Adapun 12 poin atau alasan penolakan RUU Kesehatan tersebut yakni;
1.Penyusunan RUU Kesehatan Omnibus Law cacat secara prosedur karena di dalam penyusunannya dilakukan secara tertutup tanpa melibatkan partisipasi masyarakat sipil dan organisasi profesi kesehatan.
2.RUU Kesehatan Omnibus Law mengancam keselamatan rakyat dan juga hak rakyat dalam mendapatkan pelayanan kesehatan yang bermutu dan dilayani oleh tenaga kesehatan yang tidak memiliki etik dan moral yang tinggi.
3.RUU Kesehatan Omnibus Law mengabaikan hak masyarakat atas fasilitas pelayanan kesehatan yang layak, bermutu dan manusiawi.

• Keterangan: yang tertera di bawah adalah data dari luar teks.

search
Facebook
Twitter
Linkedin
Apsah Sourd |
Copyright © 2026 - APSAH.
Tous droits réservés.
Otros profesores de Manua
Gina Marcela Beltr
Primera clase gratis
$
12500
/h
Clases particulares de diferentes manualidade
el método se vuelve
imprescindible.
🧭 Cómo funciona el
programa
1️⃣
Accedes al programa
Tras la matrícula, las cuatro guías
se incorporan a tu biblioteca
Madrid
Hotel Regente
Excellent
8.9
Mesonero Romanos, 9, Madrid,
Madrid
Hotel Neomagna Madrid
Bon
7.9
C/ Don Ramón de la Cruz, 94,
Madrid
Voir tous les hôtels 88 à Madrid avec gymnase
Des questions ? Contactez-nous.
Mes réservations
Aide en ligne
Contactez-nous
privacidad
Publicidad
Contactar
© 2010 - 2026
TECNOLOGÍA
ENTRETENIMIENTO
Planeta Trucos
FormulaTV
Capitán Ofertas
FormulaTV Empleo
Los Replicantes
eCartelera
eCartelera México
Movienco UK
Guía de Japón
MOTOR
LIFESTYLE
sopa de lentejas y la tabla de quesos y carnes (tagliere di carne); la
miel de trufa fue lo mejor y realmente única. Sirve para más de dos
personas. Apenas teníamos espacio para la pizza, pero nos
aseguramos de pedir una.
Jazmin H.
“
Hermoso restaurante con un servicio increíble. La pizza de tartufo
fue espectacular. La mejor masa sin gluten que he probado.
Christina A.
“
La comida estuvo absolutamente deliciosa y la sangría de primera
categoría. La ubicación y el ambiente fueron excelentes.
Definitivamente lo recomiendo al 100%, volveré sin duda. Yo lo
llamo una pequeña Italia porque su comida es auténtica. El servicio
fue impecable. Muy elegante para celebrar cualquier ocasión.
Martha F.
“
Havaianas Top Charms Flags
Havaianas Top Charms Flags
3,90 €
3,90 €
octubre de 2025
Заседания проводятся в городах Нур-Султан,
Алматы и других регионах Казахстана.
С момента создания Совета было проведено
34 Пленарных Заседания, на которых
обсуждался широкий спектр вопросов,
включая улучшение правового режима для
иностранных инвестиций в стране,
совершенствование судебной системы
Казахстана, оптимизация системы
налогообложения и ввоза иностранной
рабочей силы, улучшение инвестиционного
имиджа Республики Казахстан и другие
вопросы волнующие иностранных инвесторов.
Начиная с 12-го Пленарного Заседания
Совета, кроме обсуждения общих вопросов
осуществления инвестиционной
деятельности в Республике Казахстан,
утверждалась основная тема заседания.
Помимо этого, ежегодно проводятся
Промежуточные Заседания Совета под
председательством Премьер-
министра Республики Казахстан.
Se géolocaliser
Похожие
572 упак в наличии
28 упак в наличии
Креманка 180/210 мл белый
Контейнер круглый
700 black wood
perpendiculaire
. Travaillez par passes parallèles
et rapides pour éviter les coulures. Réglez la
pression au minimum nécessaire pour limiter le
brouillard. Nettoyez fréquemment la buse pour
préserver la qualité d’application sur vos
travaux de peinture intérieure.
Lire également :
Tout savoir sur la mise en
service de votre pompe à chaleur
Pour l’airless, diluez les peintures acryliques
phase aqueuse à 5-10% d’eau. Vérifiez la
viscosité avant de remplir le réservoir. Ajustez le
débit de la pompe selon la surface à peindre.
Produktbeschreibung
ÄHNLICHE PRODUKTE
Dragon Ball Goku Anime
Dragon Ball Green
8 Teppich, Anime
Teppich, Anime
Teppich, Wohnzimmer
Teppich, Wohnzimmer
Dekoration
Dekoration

4.RUU Kesehatan Omnibus Law berpihak kepada investor dengan mengabaikan hak-hak masyarakat, hak-hak tenaga medis dan tenaga kesehatan dari perlindungan hukum dan keselamatan pasien.
5.RUU Kesehatan Omnibus Law dapat mempermudah mendatangkan tenaga kesehatan asing yang berpotensi mengancam keselamatan pasien.
6.Pendidikan kedokteran untuk menciptakan tenaga kesehatan murah bagi industri kesehatan yang sejalan dengan masifnya investasi.
7.Sentralisme kewenangan menteri kesehatan yaitu kebijakan ditarik ke kementerian kesehatan tanpa melibatkan masyarakat, dan organisasi profesi kesehatan maka hal tersebut mencederai semangat reformasi.
8.Sarat kriminalisasi terhadap lembaga kesehatan dengan dimasukkan pidana penjara dan denda yang dinaikkan hingga tiga kali lipat.
9.Pelemahan peran dan independensi konsil kedokteran indonesia dan konsil tenaga kesehatan indonesia kini berada dan menjadi bertanggung jawab menteri bukan kepada presiden lagi.